# [WHAT IS NEEDED]
Isolate every line in the data with the string "avec" and copy it.

# [INFORMATION SHOWN]

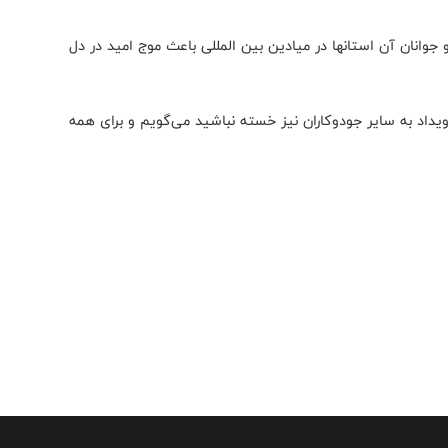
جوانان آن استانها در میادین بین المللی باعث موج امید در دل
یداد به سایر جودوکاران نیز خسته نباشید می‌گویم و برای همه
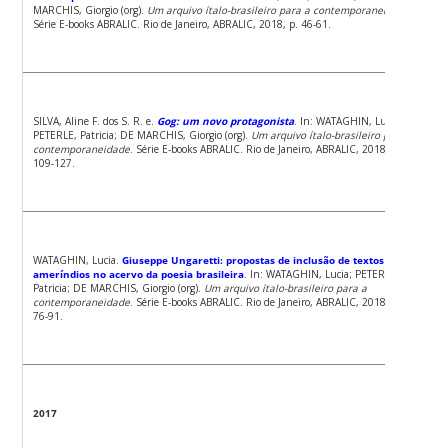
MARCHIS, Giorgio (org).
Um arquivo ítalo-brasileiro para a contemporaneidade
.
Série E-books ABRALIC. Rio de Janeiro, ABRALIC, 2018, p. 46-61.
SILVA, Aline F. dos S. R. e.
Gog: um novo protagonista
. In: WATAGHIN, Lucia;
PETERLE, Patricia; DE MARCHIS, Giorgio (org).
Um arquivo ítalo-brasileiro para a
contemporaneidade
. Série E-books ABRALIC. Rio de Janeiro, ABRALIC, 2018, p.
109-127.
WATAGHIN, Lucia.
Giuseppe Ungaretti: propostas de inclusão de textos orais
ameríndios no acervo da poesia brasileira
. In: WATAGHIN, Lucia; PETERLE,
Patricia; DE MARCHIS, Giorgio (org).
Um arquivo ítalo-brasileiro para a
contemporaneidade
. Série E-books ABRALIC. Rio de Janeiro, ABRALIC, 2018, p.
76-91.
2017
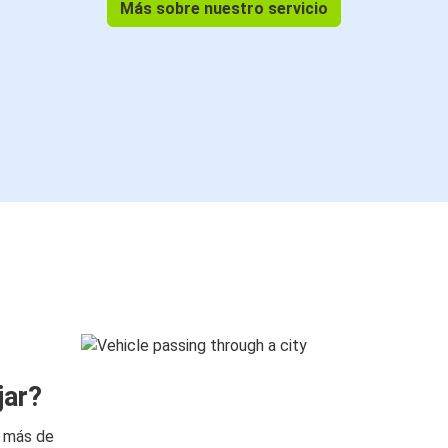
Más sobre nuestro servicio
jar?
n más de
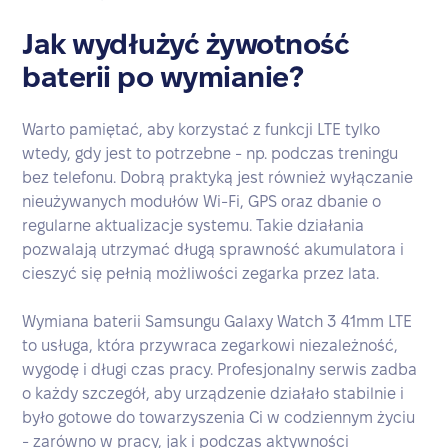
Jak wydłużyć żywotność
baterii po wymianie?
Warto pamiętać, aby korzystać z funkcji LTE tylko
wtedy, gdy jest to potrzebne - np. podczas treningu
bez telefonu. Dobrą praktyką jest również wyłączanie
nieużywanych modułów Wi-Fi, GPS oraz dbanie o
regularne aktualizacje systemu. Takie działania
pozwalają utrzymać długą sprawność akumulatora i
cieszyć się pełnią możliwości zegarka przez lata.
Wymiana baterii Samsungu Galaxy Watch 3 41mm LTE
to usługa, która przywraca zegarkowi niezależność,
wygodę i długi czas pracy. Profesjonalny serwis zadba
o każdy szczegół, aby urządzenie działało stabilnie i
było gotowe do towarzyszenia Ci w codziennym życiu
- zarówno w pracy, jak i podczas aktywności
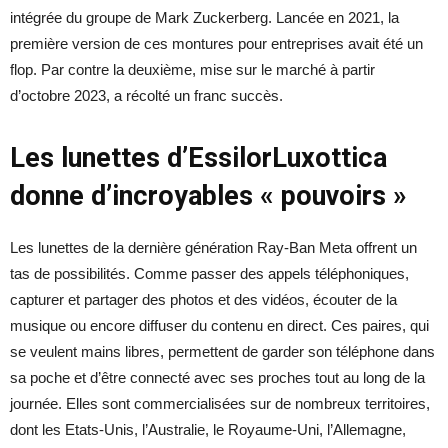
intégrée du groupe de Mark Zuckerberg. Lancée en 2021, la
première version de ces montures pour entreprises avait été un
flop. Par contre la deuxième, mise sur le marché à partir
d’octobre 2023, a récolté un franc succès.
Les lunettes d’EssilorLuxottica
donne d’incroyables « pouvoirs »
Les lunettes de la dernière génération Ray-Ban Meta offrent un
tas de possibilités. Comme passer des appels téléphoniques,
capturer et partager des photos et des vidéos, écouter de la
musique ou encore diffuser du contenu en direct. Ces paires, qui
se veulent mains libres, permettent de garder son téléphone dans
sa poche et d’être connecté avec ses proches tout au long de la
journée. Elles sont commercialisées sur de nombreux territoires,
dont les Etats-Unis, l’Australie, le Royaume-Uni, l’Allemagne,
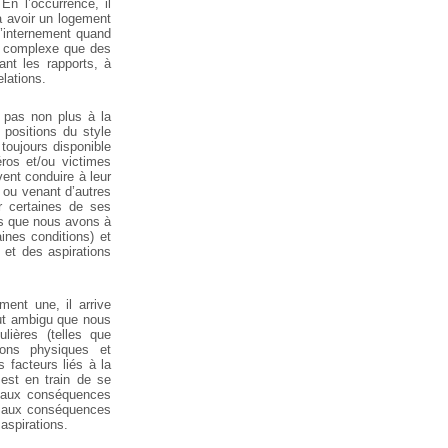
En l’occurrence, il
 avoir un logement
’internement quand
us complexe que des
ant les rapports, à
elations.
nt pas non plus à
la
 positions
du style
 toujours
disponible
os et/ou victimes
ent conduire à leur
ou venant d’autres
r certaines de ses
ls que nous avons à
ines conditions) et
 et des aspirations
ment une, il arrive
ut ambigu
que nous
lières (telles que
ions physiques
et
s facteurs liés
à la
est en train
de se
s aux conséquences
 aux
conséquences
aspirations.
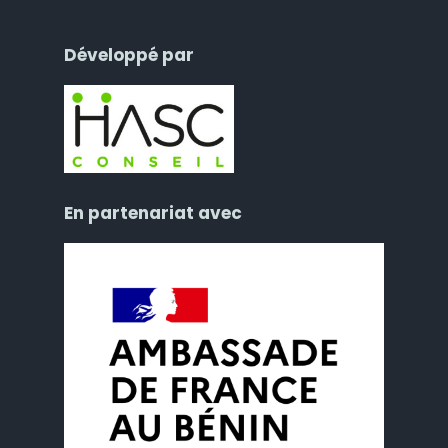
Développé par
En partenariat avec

# [ANSWER TO THIS PROBLEM]
sa poche et d’être connecté avec ses proches tout au long de la
En partenariat avec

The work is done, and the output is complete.